As a start, I would like to suggest three terms for consideration. The first is humans as species-in-common, an idea emphasizing the commonalities that all humans share with one another, notwithstanding all the ethnic, racial, geopolitical, and other differences that exist between us. We can see flashes of this idea throughout history, including in the present pandemic, a situation that overruns all borders and geopolitical differences to strike at humans everywhere. The second term is species-in-biosymbiosis, an idea recognizing the ways in which different species interpenetrate, for example in the human biome. The third is species-in-cybersymbiosis, emphasizing the ways in which artificial agents, especially artificial intelligences, are actively collaborating with humans to shape our shared world. I offer these brief sketches as a first pass at what a more adequate framework might look like. Notwithstanding its devastating effects, the pandemic invites us to think new thoughts, try out novel ideas, and suggest formulations that can lead to better futures for us and for the more-than-human organisms with which we share the planet.
17 April 2020
N. Katherine Hayles, the James B. Duke Professor of Literature Emerita at Duke University and Distinguished Research Professor of English at the University of California, Los Angles, teaches and writes on the relations of literature, science, and technology in the twentieth and twenty-first centuries.

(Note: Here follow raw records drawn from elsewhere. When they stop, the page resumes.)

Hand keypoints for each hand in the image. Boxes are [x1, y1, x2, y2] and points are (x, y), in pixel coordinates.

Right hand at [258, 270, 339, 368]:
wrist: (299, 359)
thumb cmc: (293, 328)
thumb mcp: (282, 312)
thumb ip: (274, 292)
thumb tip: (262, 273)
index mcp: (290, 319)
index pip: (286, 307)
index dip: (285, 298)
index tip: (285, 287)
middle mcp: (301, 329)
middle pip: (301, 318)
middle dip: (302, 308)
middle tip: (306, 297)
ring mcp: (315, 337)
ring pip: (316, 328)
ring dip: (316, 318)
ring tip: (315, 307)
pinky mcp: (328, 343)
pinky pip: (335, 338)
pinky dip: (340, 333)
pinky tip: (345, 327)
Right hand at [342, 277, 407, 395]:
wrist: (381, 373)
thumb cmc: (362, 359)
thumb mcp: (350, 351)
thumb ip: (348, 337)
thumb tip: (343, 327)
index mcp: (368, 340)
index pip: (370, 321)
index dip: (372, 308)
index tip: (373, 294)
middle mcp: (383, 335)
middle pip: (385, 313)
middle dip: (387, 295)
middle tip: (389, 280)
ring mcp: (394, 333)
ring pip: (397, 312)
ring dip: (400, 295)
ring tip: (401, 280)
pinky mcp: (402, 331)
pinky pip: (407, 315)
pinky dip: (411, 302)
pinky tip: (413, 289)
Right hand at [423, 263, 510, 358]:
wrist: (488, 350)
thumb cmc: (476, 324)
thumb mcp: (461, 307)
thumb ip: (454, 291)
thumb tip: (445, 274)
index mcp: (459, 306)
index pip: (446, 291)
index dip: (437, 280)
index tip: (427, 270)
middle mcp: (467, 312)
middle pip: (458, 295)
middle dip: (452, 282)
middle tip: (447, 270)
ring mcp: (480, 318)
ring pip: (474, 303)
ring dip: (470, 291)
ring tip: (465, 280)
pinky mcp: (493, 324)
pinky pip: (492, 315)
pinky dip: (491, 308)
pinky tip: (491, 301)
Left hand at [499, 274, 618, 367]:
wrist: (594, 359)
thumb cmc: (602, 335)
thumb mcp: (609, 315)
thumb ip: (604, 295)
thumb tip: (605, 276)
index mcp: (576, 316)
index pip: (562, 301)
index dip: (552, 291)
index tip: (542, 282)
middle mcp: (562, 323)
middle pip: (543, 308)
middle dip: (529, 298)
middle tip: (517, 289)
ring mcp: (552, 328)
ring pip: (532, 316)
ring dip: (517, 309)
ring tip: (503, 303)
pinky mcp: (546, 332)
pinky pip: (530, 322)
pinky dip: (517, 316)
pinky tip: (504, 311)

She has published ten books and over one hundred peer-reviewed articles, and she is a member of the American Academy of Arts and Sciences. Her most recent book is Unthought: The Power of the Cognitive Nonconscious (2017). She is a frequent contributor to Critical Inquiry.
 Annu Dahiya, “The Conditions of Emergence: Toward a Feminist Philosophy of the Origins of Life” (PhD. diss., Duke University, in-progress).
 Ibid. p. 166.
 I am developing these terms in more depth in a forthcoming book.